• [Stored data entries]
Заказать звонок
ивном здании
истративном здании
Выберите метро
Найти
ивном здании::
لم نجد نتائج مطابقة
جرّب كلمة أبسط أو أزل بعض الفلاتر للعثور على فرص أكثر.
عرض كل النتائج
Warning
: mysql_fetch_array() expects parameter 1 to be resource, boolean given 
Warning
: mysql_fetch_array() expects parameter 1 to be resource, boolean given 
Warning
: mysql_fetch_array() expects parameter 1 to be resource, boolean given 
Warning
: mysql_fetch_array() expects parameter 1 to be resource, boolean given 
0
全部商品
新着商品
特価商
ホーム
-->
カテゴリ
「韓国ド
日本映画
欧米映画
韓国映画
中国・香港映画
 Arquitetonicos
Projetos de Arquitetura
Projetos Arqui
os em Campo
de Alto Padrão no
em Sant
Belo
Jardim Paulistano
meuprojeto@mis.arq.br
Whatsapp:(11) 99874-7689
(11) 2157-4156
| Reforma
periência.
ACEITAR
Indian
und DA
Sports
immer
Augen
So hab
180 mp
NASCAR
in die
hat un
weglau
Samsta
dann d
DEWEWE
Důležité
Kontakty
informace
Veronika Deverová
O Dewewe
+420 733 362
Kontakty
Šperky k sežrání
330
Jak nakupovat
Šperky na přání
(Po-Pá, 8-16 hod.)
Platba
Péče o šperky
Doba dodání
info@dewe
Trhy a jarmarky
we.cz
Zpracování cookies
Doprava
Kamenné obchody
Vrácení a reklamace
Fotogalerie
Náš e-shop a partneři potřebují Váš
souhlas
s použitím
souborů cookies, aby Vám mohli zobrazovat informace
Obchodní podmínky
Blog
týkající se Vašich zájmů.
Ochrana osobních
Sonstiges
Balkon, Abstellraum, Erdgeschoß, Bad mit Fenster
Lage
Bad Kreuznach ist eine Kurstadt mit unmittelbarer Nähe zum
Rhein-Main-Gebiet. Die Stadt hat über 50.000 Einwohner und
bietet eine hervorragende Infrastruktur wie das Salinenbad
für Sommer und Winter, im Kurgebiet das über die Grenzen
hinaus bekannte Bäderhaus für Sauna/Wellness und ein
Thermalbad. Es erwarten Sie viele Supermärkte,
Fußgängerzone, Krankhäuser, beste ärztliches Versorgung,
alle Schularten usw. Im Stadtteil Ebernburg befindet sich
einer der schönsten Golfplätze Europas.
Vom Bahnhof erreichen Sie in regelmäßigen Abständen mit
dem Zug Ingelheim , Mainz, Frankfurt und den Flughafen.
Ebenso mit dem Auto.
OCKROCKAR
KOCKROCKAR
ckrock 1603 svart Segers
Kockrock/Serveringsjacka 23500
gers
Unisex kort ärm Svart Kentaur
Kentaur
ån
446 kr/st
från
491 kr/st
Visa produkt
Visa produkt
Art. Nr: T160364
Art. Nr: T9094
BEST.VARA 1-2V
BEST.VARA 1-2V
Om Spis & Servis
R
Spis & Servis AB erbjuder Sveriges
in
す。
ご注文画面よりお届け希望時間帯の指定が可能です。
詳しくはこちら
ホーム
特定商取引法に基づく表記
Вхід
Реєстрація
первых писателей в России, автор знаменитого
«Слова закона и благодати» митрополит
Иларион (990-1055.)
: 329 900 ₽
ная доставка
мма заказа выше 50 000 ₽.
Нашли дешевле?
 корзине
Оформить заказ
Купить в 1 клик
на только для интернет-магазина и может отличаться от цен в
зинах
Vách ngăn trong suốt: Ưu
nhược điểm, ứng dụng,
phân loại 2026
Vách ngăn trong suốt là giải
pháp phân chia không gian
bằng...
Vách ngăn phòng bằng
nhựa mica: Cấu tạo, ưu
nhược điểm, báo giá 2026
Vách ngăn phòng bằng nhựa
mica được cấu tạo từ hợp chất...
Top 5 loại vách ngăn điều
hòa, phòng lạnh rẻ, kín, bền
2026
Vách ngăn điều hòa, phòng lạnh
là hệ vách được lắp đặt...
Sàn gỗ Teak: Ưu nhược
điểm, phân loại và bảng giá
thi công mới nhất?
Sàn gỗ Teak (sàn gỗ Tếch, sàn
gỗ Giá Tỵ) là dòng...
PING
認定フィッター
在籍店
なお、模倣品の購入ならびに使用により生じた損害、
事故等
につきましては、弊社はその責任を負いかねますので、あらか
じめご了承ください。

• [What to produce] Word for word, copy every entry.

• [Output of the exercise]
Заказать звонок
ивном здании
истративном здании
Выберите метро
Найти
ивном здании::
لم نجد نتائج مطابقة
جرّب كلمة أبسط أو أزل بعض الفلاتر للعثور على فرص أكثر.
عرض كل النتائج
Warning
: mysql_fetch_array() expects parameter 1 to be resource, boolean given 
Warning
: mysql_fetch_array() expects parameter 1 to be resource, boolean given 
Warning
: mysql_fetch_array() expects parameter 1 to be resource, boolean given 
Warning
: mysql_fetch_array() expects parameter 1 to be resource, boolean given 
0
全部商品
新着商品
特価商
ホーム
-->
カテゴリ
「韓国ド
日本映画
欧米映画
韓国映画
中国・香港映画
 Arquitetonicos
Projetos de Arquitetura
Projetos Arqui
os em Campo
de Alto Padrão no
em Sant
Belo
Jardim Paulistano
meuprojeto@mis.arq.br
Whatsapp:(11) 99874-7689
(11) 2157-4156
| Reforma
periência.
ACEITAR
Indian
und DA
Sports
immer
Augen
So hab
180 mp
NASCAR
in die
hat un
weglau
Samsta
dann d
DEWEWE
Důležité
Kontakty
informace
Veronika Deverová
O Dewewe
+420 733 362
Kontakty
Šperky k sežrání
330
Jak nakupovat
Šperky na přání
(Po-Pá, 8-16 hod.)
Platba
Péče o šperky
Doba dodání
info@dewe
Trhy a jarmarky
we.cz
Zpracování cookies
Doprava
Kamenné obchody
Vrácení a reklamace
Fotogalerie
Náš e-shop a partneři potřebují Váš
souhlas
s použitím
souborů cookies, aby Vám mohli zobrazovat informace
Obchodní podmínky
Blog
týkající se Vašich zájmů.
Ochrana osobních
Sonstiges
Balkon, Abstellraum, Erdgeschoß, Bad mit Fenster
Lage
Bad Kreuznach ist eine Kurstadt mit unmittelbarer Nähe zum
Rhein-Main-Gebiet. Die Stadt hat über 50.000 Einwohner und
bietet eine hervorragende Infrastruktur wie das Salinenbad
für Sommer und Winter, im Kurgebiet das über die Grenzen
hinaus bekannte Bäderhaus für Sauna/Wellness und ein
Thermalbad. Es erwarten Sie viele Supermärkte,
Fußgängerzone, Krankhäuser, beste ärztliches Versorgung,
alle Schularten usw. Im Stadtteil Ebernburg befindet sich
einer der schönsten Golfplätze Europas.
Vom Bahnhof erreichen Sie in regelmäßigen Abständen mit
dem Zug Ingelheim , Mainz, Frankfurt und den Flughafen.
Ebenso mit dem Auto.
OCKROCKAR
KOCKROCKAR
ckrock 1603 svart Segers
Kockrock/Serveringsjacka 23500
gers
Unisex kort ärm Svart Kentaur
Kentaur
ån
446 kr/st
från
491 kr/st
Visa produkt
Visa produkt
Art. Nr: T160364
Art. Nr: T9094
BEST.VARA 1-2V
BEST.VARA 1-2V
Om Spis & Servis
R
Spis & Servis AB erbjuder Sveriges
in
す。
ご注文画面よりお届け希望時間帯の指定が可能です。
詳しくはこちら
ホーム
特定商取引法に基づく表記
Вхід
Реєстрація
первых писателей в России, автор знаменитого
«Слова закона и благодати» митрополит
Иларион (990-1055.)
: 329 900 ₽
ная доставка
мма заказа выше 50 000 ₽.
Нашли дешевле?
 корзине
Оформить заказ
Купить в 1 клик
на только для интернет-магазина и может отличаться от цен в
зинах
Vách ngăn trong suốt: Ưu
nhược điểm, ứng dụng,
phân loại 2026
Vách ngăn trong suốt là giải
pháp phân chia không gian
bằng...
Vách ngăn phòng bằng
nhựa mica: Cấu tạo, ưu
nhược điểm, báo giá 2026
Vách ngăn phòng bằng nhựa
mica được cấu tạo từ hợp chất...
Top 5 loại vách ngăn điều
hòa, phòng lạnh rẻ, kín, bền
2026
Vách ngăn điều hòa, phòng lạnh
là hệ vách được lắp đặt...
Sàn gỗ Teak: Ưu nhược
điểm, phân loại và bảng giá
thi công mới nhất?
Sàn gỗ Teak (sàn gỗ Tếch, sàn
gỗ Giá Tỵ) là dòng...
PING
認定フィッター
在籍店
なお、模倣品の購入ならびに使用により生じた損害、
事故等
につきましては、弊社はその責任を負いかねますので、あらか
じめご了承ください。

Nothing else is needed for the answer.